Take any data revenue line and ask one question. If the partner or buyer stopped doing the enrichment tomorrow, would the buyer pay the same price for the asset by itself? If yes, the rake is yours and the architecture is sound. If no, the rake belongs to whoever does the work, and the contract is a lagging indicator of a decision made years ago. Most operators, running this test honestly, discover they are not in the data business they thought they were in. They are supplying to whoever does the enriching. The data business sits one layer downstream, owned by someone else.
Enrichment moves toward whoever invests in it. An asset enriched today by a partner is enriched tomorrow by the buyer, the moment the buyer’s internal capability can do without the partner. The default is toward the buyer, who is closer to the use case, and whose incentive to invest is permanent. The owner who does not invest watches the rake migrate.
Three structural defences slow this, and they are the only three. Each is a form of prior investment that no single buyer can independently replicate. The first is cross-customer scale: Bloomberg has done enrichment on financial data for forty years and no trading desk has internalised it; the cross-issuer, cross-counterparty view depends on being outside any single buyer. The credit bureaus sit here. Nielsen sits here for television measurement. The second is regulatory authorisation: where enrichment requires a licence buyers cannot independently hold – PHI tokenisation, certain banking compliance flows, certain rights-cleared content – the licence itself is the moat. The third is real-time operational integration: where the cost of failure exceeds the cost of dependence – weather feeds inside airline operations, exchange feeds inside trading systems, authorisation feeds inside payment networks – the risk arithmetic forbids internalisation.
If your enrichment edge is one of those three, the rake is durable. If it is not, the trajectory applies. The default for a data licensing business in 2026 is the trajectory. The exceptions are a small, identifiable set, and most operators who think they sit inside one of them do not.
Without investment, today’s rake is a depreciating lease.

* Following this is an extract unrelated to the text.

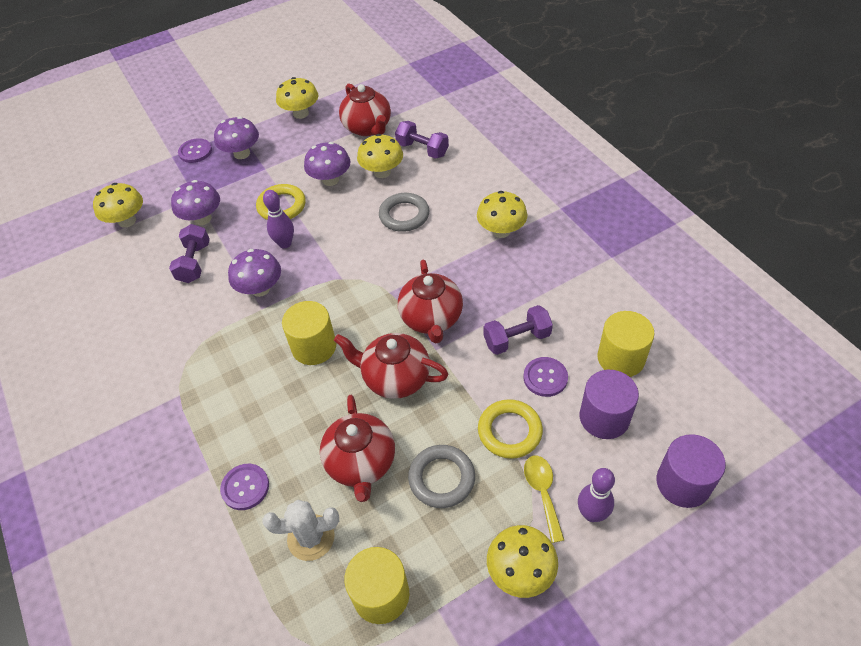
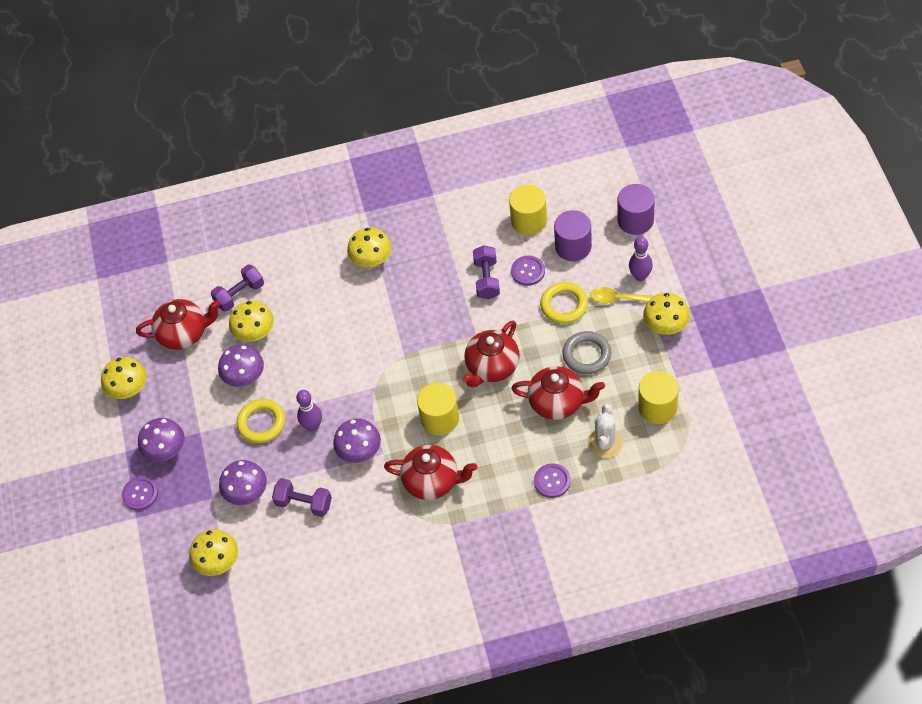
camera: 70 degrees left, 5 degrees up
(404, 215) = (320, 327): grey ring -> none
(431, 319) = (445, 331): red teapot -> red teapot (432, 481)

The power to invert this is always with the asset owner. The owner decides the boundary of the asset, the level of enrichment, and the form in which the asset ships. The combination determines the rake. The decision is architectural, not contractual. Walmart Connect is the visible case: Walmart built an anonymised, enriched, productised advertising layer on its own first-party data and sold directly to brands. It did not negotiate a better rake from the agencies; it built a position from which the agencies were never going to extract one. Most asset owners do not make these choices deliberately. They drift into letting the partner do the enrichment and frame the resulting low rake as a partnership problem. The architecture they did not design is the architecture they got.
The correction is not commercial. It is architectural. The operator internalises the enrichment, builds the enrichability into the asset itself, or accepts the rake the current configuration produces and stops being surprised by it. There is no fourth option. There is no negotiation that substitutes for the design decision, and the operator who keeps signing partnerships hoping the next term sheet will rescue what the architecture gave away will be wrong again at the next renewal.
The rake is decided before the negotiation. The negotiation only discovers it.